■ **What you will do**:
Would you give the records below again, exactly and completely?

== Study material ==

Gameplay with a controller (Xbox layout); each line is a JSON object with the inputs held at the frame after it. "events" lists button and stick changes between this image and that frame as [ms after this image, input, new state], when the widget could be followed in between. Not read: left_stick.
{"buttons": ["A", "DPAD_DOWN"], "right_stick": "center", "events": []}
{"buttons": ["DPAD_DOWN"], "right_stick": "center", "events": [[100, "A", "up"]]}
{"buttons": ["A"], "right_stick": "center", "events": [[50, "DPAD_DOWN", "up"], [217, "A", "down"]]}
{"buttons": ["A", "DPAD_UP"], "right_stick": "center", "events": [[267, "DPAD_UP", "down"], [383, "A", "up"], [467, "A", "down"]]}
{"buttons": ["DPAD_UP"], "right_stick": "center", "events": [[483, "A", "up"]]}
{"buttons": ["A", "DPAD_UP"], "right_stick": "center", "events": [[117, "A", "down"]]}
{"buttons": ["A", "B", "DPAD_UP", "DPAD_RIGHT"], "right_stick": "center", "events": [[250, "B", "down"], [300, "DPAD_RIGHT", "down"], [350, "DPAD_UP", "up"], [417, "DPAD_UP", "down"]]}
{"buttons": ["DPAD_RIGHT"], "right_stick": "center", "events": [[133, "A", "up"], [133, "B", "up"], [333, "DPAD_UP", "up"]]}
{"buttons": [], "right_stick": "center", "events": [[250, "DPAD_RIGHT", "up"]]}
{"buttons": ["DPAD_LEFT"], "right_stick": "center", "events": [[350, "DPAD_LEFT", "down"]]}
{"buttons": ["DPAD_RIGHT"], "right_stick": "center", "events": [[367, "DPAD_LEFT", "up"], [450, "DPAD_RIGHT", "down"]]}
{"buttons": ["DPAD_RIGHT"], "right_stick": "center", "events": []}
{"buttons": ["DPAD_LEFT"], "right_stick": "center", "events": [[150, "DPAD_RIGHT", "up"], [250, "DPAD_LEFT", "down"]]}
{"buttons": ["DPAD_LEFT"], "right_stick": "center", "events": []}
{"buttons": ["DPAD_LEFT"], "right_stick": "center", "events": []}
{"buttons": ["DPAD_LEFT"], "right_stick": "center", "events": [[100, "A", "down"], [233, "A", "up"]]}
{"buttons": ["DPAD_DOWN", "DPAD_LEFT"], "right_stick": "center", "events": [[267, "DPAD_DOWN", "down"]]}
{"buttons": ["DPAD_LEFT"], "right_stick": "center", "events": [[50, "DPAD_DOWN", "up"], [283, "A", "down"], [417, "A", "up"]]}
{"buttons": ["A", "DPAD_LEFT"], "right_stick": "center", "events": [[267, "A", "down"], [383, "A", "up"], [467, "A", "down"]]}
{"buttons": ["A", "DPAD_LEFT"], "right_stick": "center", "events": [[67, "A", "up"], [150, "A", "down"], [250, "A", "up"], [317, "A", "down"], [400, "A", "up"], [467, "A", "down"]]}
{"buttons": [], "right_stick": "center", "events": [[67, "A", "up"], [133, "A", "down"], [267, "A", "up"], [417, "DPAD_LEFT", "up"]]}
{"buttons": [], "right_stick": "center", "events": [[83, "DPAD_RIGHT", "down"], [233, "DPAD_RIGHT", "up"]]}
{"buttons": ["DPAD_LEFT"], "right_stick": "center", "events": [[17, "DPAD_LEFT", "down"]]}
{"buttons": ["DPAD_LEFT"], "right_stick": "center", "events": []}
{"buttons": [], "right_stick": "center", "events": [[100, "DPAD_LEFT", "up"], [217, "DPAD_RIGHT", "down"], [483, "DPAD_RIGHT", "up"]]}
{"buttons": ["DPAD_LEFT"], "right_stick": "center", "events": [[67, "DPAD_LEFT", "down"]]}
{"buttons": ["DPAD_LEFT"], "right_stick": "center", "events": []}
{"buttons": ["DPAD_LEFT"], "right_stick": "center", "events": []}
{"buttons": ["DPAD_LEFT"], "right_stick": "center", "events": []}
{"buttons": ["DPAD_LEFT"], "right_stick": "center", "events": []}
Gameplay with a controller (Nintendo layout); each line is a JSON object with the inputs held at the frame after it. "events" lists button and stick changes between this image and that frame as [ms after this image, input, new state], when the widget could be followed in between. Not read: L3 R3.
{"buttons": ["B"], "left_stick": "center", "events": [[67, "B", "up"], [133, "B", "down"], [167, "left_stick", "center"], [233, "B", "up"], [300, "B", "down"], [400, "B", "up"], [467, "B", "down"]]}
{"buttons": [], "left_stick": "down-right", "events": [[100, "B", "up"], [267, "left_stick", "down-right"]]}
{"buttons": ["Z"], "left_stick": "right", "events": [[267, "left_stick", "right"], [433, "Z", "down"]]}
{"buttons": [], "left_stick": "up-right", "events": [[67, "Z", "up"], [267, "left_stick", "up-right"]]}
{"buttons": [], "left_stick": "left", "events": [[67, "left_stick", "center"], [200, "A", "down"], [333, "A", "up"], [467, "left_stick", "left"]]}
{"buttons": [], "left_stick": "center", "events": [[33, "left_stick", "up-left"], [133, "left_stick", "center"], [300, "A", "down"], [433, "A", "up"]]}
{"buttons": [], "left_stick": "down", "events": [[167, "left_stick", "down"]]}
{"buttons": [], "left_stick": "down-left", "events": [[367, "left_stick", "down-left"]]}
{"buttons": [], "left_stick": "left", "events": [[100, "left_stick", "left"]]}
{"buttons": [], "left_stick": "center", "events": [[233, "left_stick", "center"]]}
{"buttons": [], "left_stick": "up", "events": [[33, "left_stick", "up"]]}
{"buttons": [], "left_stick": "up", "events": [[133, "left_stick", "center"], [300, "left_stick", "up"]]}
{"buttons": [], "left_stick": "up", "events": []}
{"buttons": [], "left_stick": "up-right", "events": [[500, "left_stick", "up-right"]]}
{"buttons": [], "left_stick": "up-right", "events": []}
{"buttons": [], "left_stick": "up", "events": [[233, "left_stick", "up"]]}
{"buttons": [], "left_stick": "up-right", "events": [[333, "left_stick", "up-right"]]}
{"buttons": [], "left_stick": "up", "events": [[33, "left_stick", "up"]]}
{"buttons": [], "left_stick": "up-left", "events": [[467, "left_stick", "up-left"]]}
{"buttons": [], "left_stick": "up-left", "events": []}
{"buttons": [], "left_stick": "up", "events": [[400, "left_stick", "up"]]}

===

■ **Response to this task**:
Gameplay with a controller (Xbox layout); each line is a JSON object with the inputs held at the frame after it. "events" lists button and stick changes between this image and that frame as [ms after this image, input, new state], when the widget could be followed in between. Not read: left_stick.
{"buttons": ["A", "DPAD_DOWN"], "right_stick": "center", "events": []}
{"buttons": ["DPAD_DOWN"], "right_stick": "center", "events": [[100, "A", "up"]]}
{"buttons": ["A"], "right_stick": "center", "events": [[50, "DPAD_DOWN", "up"], [217, "A", "down"]]}
{"buttons": ["A", "DPAD_UP"], "right_stick": "center", "events": [[267, "DPAD_UP", "down"], [383, "A", "up"], [467, "A", "down"]]}
{"buttons": ["DPAD_UP"], "right_stick": "center", "events": [[483, "A", "up"]]}
{"buttons": ["A", "DPAD_UP"], "right_stick": "center", "events": [[117, "A", "down"]]}
{"buttons": ["A", "B", "DPAD_UP", "DPAD_RIGHT"], "right_stick": "center", "events": [[250, "B", "down"], [300, "DPAD_RIGHT", "down"], [350, "DPAD_UP", "up"], [417, "DPAD_UP", "down"]]}
{"buttons": ["DPAD_RIGHT"], "right_stick": "center", "events": [[133, "A", "up"], [133, "B", "up"], [333, "DPAD_UP", "up"]]}
{"buttons": [], "right_stick": "center", "events": [[250, "DPAD_RIGHT", "up"]]}
{"buttons": ["DPAD_LEFT"], "right_stick": "center", "events": [[350, "DPAD_LEFT", "down"]]}
{"buttons": ["DPAD_RIGHT"], "right_stick": "center", "events": [[367, "DPAD_LEFT", "up"], [450, "DPAD_RIGHT", "down"]]}
{"buttons": ["DPAD_RIGHT"], "right_stick": "center", "events": []}
{"buttons": ["DPAD_LEFT"], "right_stick": "center", "events": [[150, "DPAD_RIGHT", "up"], [250, "DPAD_LEFT", "down"]]}
{"buttons": ["DPAD_LEFT"], "right_stick": "center", "events": []}
{"buttons": ["DPAD_LEFT"], "right_stick": "center", "events": []}
{"buttons": ["DPAD_LEFT"], "right_stick": "center", "events": [[100, "A", "down"], [233, "A", "up"]]}
{"buttons": ["DPAD_DOWN", "DPAD_LEFT"], "right_stick": "center", "events": [[267, "DPAD_DOWN", "down"]]}
{"buttons": ["DPAD_LEFT"], "right_stick": "center", "events": [[50, "DPAD_DOWN", "up"], [283, "A", "down"], [417, "A", "up"]]}
{"buttons": ["A", "DPAD_LEFT"], "right_stick": "center", "events": [[267, "A", "down"], [383, "A", "up"], [467, "A", "down"]]}
{"buttons": ["A", "DPAD_LEFT"], "right_stick": "center", "events": [[67, "A", "up"], [150, "A", "down"], [250, "A", "up"], [317, "A", "down"], [400, "A", "up"], [467, "A", "down"]]}
{"buttons": [], "right_stick": "center", "events": [[67, "A", "up"], [133, "A", "down"], [267, "A", "up"], [417, "DPAD_LEFT", "up"]]}
{"buttons": [], "right_stick": "center", "events": [[83, "DPAD_RIGHT", "down"], [233, "DPAD_RIGHT", "up"]]}
{"buttons": ["DPAD_LEFT"], "right_stick": "center", "events": [[17, "DPAD_LEFT", "down"]]}
{"buttons": ["DPAD_LEFT"], "right_stick": "center", "events": []}
{"buttons": [], "right_stick": "center", "events": [[100, "DPAD_LEFT", "up"], [217, "DPAD_RIGHT", "down"], [483, "DPAD_RIGHT", "up"]]}
{"buttons": ["DPAD_LEFT"], "right_stick": "center", "events": [[67, "DPAD_LEFT", "down"]]}
{"buttons": ["DPAD_LEFT"], "right_stick": "center", "events": []}
{"buttons": ["DPAD_LEFT"], "right_stick": "center", "events": []}
{"buttons": ["DPAD_LEFT"], "right_stick": "center", "events": []}
{"buttons": ["DPAD_LEFT"], "right_stick": "center", "events": []}
Gameplay with a controller (Nintendo layout); each line is a JSON object with the inputs held at the frame after it. "events" lists button and stick changes between this image and that frame as [ms after this image, input, new state], when the widget could be followed in between. Not read: L3 R3.
{"buttons": ["B"], "left_stick": "center", "events": [[67, "B", "up"], [133, "B", "down"], [167, "left_stick", "center"], [233, "B", "up"], [300, "B", "down"], [400, "B", "up"], [467, "B", "down"]]}
{"buttons": [], "left_stick": "down-right", "events": [[100, "B", "up"], [267, "left_stick", "down-right"]]}
{"buttons": ["Z"], "left_stick": "right", "events": [[267, "left_stick", "right"], [433, "Z", "down"]]}
{"buttons": [], "left_stick": "up-right", "events": [[67, "Z", "up"], [267, "left_stick", "up-right"]]}
{"buttons": [], "left_stick": "left", "events": [[67, "left_stick", "center"], [200, "A", "down"], [333, "A", "up"], [467, "left_stick", "left"]]}
{"buttons": [], "left_stick": "center", "events": [[33, "left_stick", "up-left"], [133, "left_stick", "center"], [300, "A", "down"], [433, "A", "up"]]}
{"buttons": [], "left_stick": "down", "events": [[167, "left_stick", "down"]]}
{"buttons": [], "left_stick": "down-left", "events": [[367, "left_stick", "down-left"]]}
{"buttons": [], "left_stick": "left", "events": [[100, "left_stick", "left"]]}
{"buttons": [], "left_stick": "center", "events": [[233, "left_stick", "center"]]}
{"buttons": [], "left_stick": "up", "events": [[33, "left_stick", "up"]]}
{"buttons": [], "left_stick": "up", "events": [[133, "left_stick", "center"], [300, "left_stick", "up"]]}
{"buttons": [], "left_stick": "up", "events": []}
{"buttons": [], "left_stick": "up-right", "events": [[500, "left_stick", "up-right"]]}
{"buttons": [], "left_stick": "up-right", "events": []}
{"buttons": [], "left_stick": "up", "events": [[233, "left_stick", "up"]]}
{"buttons": [], "left_stick": "up-right", "events": [[333, "left_stick", "up-right"]]}
{"buttons": [], "left_stick": "up", "events": [[33, "left_stick", "up"]]}
{"buttons": [], "left_stick": "up-left", "events": [[467, "left_stick", "up-left"]]}
{"buttons": [], "left_stick": "up-left", "events": []}
{"buttons": [], "left_stick": "up", "events": [[400, "left_stick", "up"]]}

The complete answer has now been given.